A formal proposition is proven: For a system with $Z_2$ symmetry and a parity-odd Lindblad operator ($\hat{P}\hat{L}\hat{P}^\dagger = -\hat{L}$), the diagonal matrix elements of the jump operator in the energy eigenbasis vanish exactly ($\langle E_i | \hat{L} | E_i \rangle = 0$). This eliminates the "cross-term" contribution to the dephasing rate, fundamentally slowing down the decay of eigenstate coherences.

D. Three-Regime Structure

The paper clarifies the apparent contradiction between different limits:

1. Small $N$: No double-well structure; rates are ill-defined.
2. Mesoscopic Secular Window: Both rates are well-defined exponential constants. The eigenstate rate is significantly slower, offering a "protected" regime for quantum protocols.
3. Thermodynamic Limit ($N \to \infty$): The secular approximation breaks down ($\Delta E \to 0$). The two rates converge to the same value ($\gamma_\phi G_{loc}$), and the eigenstate coherence $\text{Re}(\rho_{01})$ becomes a quasi-steady state (metastable plateau).

4. Key Results

• Numerical Verification: Exact diagonalization confirms that $\eta_{MF}$ rises from $<1$ at small $N$, peaks at $\approx 2.42$ near $N \approx 300$, and asymptotically approaches 2 as $N \to \infty$.
• Bogoliubov Depletion: The deviation of $\eta_{MF}$ from 2 at finite $N$ is driven by many-body quantum fluctuations (Bogoliubov spin-wave depletion) which suppress the eigenstate variance $G_{01}$ below the mean-field reference.
• Decoupling: In the eigenstate basis, population and coherence dynamics decouple exactly due to parity, whereas in the localised basis, they are coupled, leading to complex dynamics (damped oscillations) for the imaginary part of the coherence.
• Quantum Advantage: For protocols sensitive to $\rho_{01}$ (e.g., spin squeezing, Leggett-Garg tests), the coherence lifetime is extended by a factor of $\approx 1.86$ compared to the exact pointer-state rate, and up to $\approx 2.42$ compared to classical mean-field estimates.

5. Significance

• Resolution of Basis Dependence: The paper resolves the confusion regarding "the" decoherence rate by demonstrating that the rate is an observable property of the specific coherence being measured.
• Quantum Metrology Implications: It provides a quantitative justification for using energy eigenstates in quantum sensing and metrology within the symmetry-broken phase.

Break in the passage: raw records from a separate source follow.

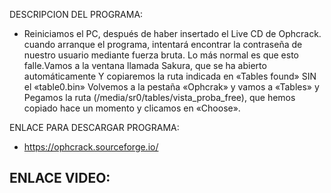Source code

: DESCRIPCION DEL PROGRAMA:  
- Reiniciamos el PC, después de haber insertado el Live CD de Ophcrack. cuando arranque el programa, intentará encontrar la contraseña de nuestro usuario mediante fuerza bruta. Lo más normal es que esto falle.Vamos a la ventana llamada Sakura, que se ha abierto automáticamente Y copiaremos la ruta indicada en «Tables found» SIN el «table0.bin»  Volvemos a la pestaña «Ophcrak» y vamos a «Tables»  y  Pegamos la ruta (/media/sr0/tables/vista_proba_free), que hemos copiado hace un momento  y clicamos en «Choose».

ENLACE PARA DESCARGAR PROGRAMA: 
- https://ophcrack.sourceforge.io/

ENLACE VIDEO: 
-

Protocols operating in the mesoscopic window can exploit the slower eigenstate decay rate to achieve higher sensitivity and longer coherence times than predicted by classical mean-field theories.
• Fundamental Physics: It highlights the distinction between statistical noise (localised states) and macroscopic quantum uncertainty (Schrödinger cat states/eigenstates). The factor of 2 is shown to be a geometric consequence of parity symmetry in the thermodynamic limit, surviving even when the secular approximation fails.
• Experimental Relevance: The identified "mesoscopic secular window" ($N \approx 250\text{--}430$) overlaps with the "Goldilocks" zone for experimental implementations (e.g., Bose-Einstein Condensates), suggesting that current experimental platforms can observe this basis-dependent protection.

In summary, the paper establishes that symmetry-protected eigenstate coherences decay significantly slower than localised order-parameter coherences in symmetry-broken collective spin systems, providing a robust mechanism for enhancing quantum coherence lifetimes in the mesoscopic regime.